*DOKUMENTTEXT*:
######

Die moderne Welt (ob bewusst oder nicht) neigt hingegen zu einer eher zynischen Sicht der menschlichen Natur, die ein direktes Ergebnis naturalistischer Annahmen ist: nämlich dass alles, was man menschliche Moral nennt, auf gefühlsmäßige (emotive) Empfindungen reduziert werden kann, die durch die Evolutionspsychologie erklärt werden, und dass die Menschen kein wahres Wissen über transzendentale Ethik oder Tugenden wie Gerechtigkeit, Freude oder Demut haben. Diese Weltsicht passt gut zur Ideologie des psychologischen Menschen, denn sie impliziert, dass das "konsumierende Selbst" wirklich alles ist, was uns in unserer menschlichen Natur zur Verfügung steht. Fassaden der Heiligkeit und Moral sind nur ein komplexer Ausdruck von Bedürfnissen und Wünschen der Kreatur.

######

*QUELLDATEN*:
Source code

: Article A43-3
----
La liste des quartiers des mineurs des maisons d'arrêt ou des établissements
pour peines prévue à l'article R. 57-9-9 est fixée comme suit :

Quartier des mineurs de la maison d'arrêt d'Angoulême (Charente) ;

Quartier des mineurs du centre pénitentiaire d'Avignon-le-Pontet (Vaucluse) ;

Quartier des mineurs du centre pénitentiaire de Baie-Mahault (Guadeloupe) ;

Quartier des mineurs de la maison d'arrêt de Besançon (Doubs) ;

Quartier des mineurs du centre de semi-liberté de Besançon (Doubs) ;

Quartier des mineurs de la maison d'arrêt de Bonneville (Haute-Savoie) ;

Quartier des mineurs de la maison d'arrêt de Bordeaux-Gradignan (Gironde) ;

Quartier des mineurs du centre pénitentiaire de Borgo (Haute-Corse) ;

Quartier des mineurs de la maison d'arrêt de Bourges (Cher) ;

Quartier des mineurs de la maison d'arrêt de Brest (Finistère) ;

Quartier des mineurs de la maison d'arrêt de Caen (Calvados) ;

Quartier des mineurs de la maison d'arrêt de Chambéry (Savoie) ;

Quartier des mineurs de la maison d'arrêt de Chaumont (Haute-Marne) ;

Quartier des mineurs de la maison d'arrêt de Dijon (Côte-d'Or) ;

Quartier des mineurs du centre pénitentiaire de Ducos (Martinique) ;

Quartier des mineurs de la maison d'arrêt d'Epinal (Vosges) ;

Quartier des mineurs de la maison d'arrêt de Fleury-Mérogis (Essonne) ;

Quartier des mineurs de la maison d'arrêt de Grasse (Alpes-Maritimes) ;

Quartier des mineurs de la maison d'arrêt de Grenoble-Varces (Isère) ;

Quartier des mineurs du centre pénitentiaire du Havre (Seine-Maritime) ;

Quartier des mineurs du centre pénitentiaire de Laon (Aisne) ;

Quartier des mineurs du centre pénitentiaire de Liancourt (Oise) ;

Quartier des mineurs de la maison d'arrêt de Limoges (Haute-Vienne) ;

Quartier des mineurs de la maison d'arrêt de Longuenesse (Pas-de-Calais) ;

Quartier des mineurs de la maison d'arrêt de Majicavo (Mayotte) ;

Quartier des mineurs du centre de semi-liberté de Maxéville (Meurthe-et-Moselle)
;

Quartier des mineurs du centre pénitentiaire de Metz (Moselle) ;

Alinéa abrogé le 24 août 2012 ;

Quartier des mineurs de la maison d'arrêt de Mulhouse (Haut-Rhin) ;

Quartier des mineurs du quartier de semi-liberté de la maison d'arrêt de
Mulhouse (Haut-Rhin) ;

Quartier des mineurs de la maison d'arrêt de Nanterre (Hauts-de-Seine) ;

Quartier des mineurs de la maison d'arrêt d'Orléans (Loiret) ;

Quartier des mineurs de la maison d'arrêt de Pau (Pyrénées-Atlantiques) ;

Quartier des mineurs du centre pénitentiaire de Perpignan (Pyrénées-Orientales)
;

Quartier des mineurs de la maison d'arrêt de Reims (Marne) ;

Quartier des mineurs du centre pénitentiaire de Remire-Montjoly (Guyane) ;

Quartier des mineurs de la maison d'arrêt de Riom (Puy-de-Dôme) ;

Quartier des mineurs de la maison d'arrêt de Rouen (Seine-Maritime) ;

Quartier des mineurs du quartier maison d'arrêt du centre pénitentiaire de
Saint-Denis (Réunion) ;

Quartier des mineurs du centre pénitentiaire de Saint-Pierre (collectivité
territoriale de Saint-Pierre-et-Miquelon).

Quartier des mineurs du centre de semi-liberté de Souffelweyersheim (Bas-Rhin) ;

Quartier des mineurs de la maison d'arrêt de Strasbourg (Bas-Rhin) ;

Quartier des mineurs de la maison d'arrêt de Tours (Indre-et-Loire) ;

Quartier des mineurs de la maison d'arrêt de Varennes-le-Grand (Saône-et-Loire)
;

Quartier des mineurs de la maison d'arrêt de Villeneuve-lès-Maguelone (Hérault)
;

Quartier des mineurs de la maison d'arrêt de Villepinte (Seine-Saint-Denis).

######

*AUFGABENSTELLUNG*: Bearbeiten Sie den Dokumenttext, indem Sie den Abschnitt ab den Worten "Die moderne Welt" bis einschließlich "Wünschen der Kreatur." erneut wiedergeben. Ersetzen Sie dabei "Demut" durch "Bescheidenheit".

*ANTWORT*:
Die moderne Welt (ob bewusst oder nicht) neigt hingegen zu einer eher zynischen Sicht der menschlichen Natur, die ein direktes Ergebnis naturalistischer Annahmen ist: nämlich dass alles, was man menschliche Moral nennt, auf gefühlsmäßige (emotive) Empfindungen reduziert werden kann, die durch die Evolutionspsychologie erklärt werden, und dass die Menschen kein wahres Wissen über transzendentale Ethik oder Tugenden wie Gerechtigkeit, Freude oder Bescheidenheit haben. Diese Weltsicht passt gut zur Ideologie des psychologischen Menschen, denn sie impliziert, dass das "konsumierende Selbst" wirklich alles ist, was uns in unserer menschlichen Natur zur Verfügung steht. Fassaden der Heiligkeit und Moral sind nur ein komplexer Ausdruck von Bedürfnissen und Wünschen der Kreatur.